_Requirement_:
Each record should be written out exactly as given.

_Collected data entries_:
* * * *
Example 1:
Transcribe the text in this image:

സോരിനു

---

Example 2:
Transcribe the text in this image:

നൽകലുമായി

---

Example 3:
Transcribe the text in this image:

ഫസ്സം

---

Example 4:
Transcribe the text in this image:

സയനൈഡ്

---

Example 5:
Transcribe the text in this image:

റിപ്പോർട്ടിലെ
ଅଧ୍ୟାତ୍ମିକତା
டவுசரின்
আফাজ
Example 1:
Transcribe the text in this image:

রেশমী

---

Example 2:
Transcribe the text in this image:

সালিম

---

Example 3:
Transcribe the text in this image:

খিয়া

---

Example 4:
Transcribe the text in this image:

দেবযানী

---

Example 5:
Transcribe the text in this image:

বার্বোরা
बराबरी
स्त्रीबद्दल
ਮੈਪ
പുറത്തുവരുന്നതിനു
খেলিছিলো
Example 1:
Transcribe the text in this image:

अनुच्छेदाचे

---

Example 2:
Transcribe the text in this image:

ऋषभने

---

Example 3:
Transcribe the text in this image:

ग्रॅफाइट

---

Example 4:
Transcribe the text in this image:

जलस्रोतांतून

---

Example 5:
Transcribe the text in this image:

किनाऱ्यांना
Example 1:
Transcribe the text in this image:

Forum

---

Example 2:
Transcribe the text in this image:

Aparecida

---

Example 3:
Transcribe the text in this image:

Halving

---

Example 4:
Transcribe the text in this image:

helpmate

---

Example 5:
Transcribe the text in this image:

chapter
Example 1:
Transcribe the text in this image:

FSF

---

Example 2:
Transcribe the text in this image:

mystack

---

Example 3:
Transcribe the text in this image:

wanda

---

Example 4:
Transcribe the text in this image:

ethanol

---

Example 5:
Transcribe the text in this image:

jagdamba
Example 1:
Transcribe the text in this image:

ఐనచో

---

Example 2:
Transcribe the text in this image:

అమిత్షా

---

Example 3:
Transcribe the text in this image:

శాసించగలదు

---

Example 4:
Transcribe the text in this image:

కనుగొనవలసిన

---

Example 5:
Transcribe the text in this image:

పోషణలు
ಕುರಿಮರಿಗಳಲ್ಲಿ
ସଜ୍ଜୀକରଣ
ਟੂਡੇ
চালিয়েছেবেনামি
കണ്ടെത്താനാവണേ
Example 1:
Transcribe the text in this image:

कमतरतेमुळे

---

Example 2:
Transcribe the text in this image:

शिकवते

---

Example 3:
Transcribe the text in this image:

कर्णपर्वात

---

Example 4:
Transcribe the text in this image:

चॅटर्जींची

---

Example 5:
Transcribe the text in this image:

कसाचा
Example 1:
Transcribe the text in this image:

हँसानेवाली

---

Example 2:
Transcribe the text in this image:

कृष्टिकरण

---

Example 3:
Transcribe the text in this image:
* * * *
_Result below_:
Example 1:
Transcribe the text in this image:

സോരിനു

---

Example 2:
Transcribe the text in this image:

നൽകലുമായി

---

Example 3:
Transcribe the text in this image:

ഫസ്സം

---

Example 4:
Transcribe the text in this image:

സയനൈഡ്

---

Example 5:
Transcribe the text in this image:

റിപ്പോർട്ടിലെ
ଅଧ୍ୟାତ୍ମିକତା
டவுசரின்
আফাজ
Example 1:
Transcribe the text in this image:

রেশমী

---

Example 2:
Transcribe the text in this image:

সালিম

---

Example 3:
Transcribe the text in this image:

খিয়া

---

Example 4:
Transcribe the text in this image:

দেবযানী

---

Example 5:
Transcribe the text in this image:

বার্বোরা
बराबरी
स्त्रीबद्दल
ਮੈਪ
പുറത്തുവരുന്നതിനു
খেলিছিলো
Example 1:
Transcribe the text in this image:

अनुच्छेदाचे

---

Example 2:
Transcribe the text in this image:

ऋषभने

---

Example 3:
Transcribe the text in this image:

ग्रॅफाइट

---

Example 4:
Transcribe the text in this image:

जलस्रोतांतून

---

Example 5:
Transcribe the text in this image:

किनाऱ्यांना
Example 1:
Transcribe the text in this image:

Forum

---

Example 2:
Transcribe the text in this image:

Aparecida

---

Example 3:
Transcribe the text in this image:

Halving

---

Example 4:
Transcribe the text in this image:

helpmate

---

Example 5:
Transcribe the text in this image:

chapter
Example 1:
Transcribe the text in this image:

FSF

---

Example 2:
Transcribe the text in this image:

mystack

---

Example 3:
Transcribe the text in this image:

wanda

---

Example 4:
Transcribe the text in this image:

ethanol

---

Example 5:
Transcribe the text in this image:

jagdamba
Example 1:
Transcribe the text in this image:

ఐనచో

---

Example 2:
Transcribe the text in this image:

అమిత్షా

---

Example 3:
Transcribe the text in this image:

శాసించగలదు

---

Example 4:
Transcribe the text in this image:

కనుగొనవలసిన

---

Example 5:
Transcribe the text in this image:

పోషణలు
ಕುರಿಮರಿಗಳಲ್ಲಿ
ସଜ୍ଜୀକରଣ
ਟੂਡੇ
চালিয়েছেবেনামি
കണ്ടെത്താനാവണേ
Example 1:
Transcribe the text in this image:

कमतरतेमुळे

---

Example 2:
Transcribe the text in this image:

शिकवते

---

Example 3:
Transcribe the text in this image:

कर्णपर्वात

---

Example 4:
Transcribe the text in this image:

चॅटर्जींची

---

Example 5:
Transcribe the text in this image:

कसाचा
Example 1:
Transcribe the text in this image:

हँसानेवाली

---

Example 2:
Transcribe the text in this image:

कृष्टिकरण

---

Example 3:
Transcribe the text in this image:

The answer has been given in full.